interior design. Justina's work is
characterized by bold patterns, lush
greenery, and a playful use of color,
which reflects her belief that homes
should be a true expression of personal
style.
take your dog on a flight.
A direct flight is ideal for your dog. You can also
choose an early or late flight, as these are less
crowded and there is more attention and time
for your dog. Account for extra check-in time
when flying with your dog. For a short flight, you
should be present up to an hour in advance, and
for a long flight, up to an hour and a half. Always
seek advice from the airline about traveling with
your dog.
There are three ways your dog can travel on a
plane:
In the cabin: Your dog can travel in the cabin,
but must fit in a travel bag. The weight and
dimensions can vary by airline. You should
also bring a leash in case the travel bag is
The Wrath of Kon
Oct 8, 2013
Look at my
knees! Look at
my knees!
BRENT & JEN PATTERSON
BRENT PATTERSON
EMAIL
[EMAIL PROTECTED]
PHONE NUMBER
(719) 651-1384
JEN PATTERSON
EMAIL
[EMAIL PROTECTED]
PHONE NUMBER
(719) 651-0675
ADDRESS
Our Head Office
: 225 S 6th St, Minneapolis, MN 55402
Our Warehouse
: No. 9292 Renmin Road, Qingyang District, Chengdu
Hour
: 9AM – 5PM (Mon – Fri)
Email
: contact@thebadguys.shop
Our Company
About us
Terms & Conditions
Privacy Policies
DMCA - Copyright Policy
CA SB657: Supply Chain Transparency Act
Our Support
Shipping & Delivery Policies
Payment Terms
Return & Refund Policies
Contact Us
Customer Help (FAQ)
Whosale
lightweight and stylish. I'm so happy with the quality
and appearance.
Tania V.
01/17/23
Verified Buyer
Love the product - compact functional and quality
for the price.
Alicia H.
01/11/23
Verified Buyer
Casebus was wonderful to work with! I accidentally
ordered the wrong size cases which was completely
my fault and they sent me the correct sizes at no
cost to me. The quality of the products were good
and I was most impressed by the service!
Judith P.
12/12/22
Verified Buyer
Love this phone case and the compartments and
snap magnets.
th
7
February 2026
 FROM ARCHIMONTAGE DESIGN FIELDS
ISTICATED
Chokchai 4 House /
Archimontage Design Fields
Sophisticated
════
#### Travail demandé:
Recopiez à l'identique toutes les lignes de texte des données, du début à la fin, sans rien modifier.

#### Résultat obtenu:
interior design. Justina's work is
characterized by bold patterns, lush
greenery, and a playful use of color,
which reflects her belief that homes
should be a true expression of personal
style.
take your dog on a flight.
A direct flight is ideal for your dog. You can also
choose an early or late flight, as these are less
crowded and there is more attention and time
for your dog. Account for extra check-in time
when flying with your dog. For a short flight, you
should be present up to an hour in advance, and
for a long flight, up to an hour and a half. Always
seek advice from the airline about traveling with
your dog.
There are three ways your dog can travel on a
plane:
In the cabin: Your dog can travel in the cabin,
but must fit in a travel bag. The weight and
dimensions can vary by airline. You should
also bring a leash in case the travel bag is
The Wrath of Kon
Oct 8, 2013
Look at my
knees! Look at
my knees!
BRENT & JEN PATTERSON
BRENT PATTERSON
EMAIL
[EMAIL PROTECTED]
PHONE NUMBER
(719) 651-1384
JEN PATTERSON
EMAIL
[EMAIL PROTECTED]
PHONE NUMBER
(719) 651-0675
ADDRESS
Our Head Office
: 225 S 6th St, Minneapolis, MN 55402
Our Warehouse
: No. 9292 Renmin Road, Qingyang District, Chengdu
Hour
: 9AM – 5PM (Mon – Fri)
Email
: contact@thebadguys.shop
Our Company
About us
Terms & Conditions
Privacy Policies
DMCA - Copyright Policy
CA SB657: Supply Chain Transparency Act
Our Support
Shipping & Delivery Policies
Payment Terms
Return & Refund Policies
Contact Us
Customer Help (FAQ)
Whosale
lightweight and stylish. I'm so happy with the quality
and appearance.
Tania V.
01/17/23
Verified Buyer
Love the product - compact functional and quality
for the price.
Alicia H.
01/11/23
Verified Buyer
Casebus was wonderful to work with! I accidentally
ordered the wrong size cases which was completely
my fault and they sent me the correct sizes at no
cost to me. The quality of the products were good
and I was most impressed by the service!
Judith P.
12/12/22
Verified Buyer
Love this phone case and the compartments and
snap magnets.
th
7
February 2026
 FROM ARCHIMONTAGE DESIGN FIELDS
ISTICATED
Chokchai 4 House /
Archimontage Design Fields
Sophisticated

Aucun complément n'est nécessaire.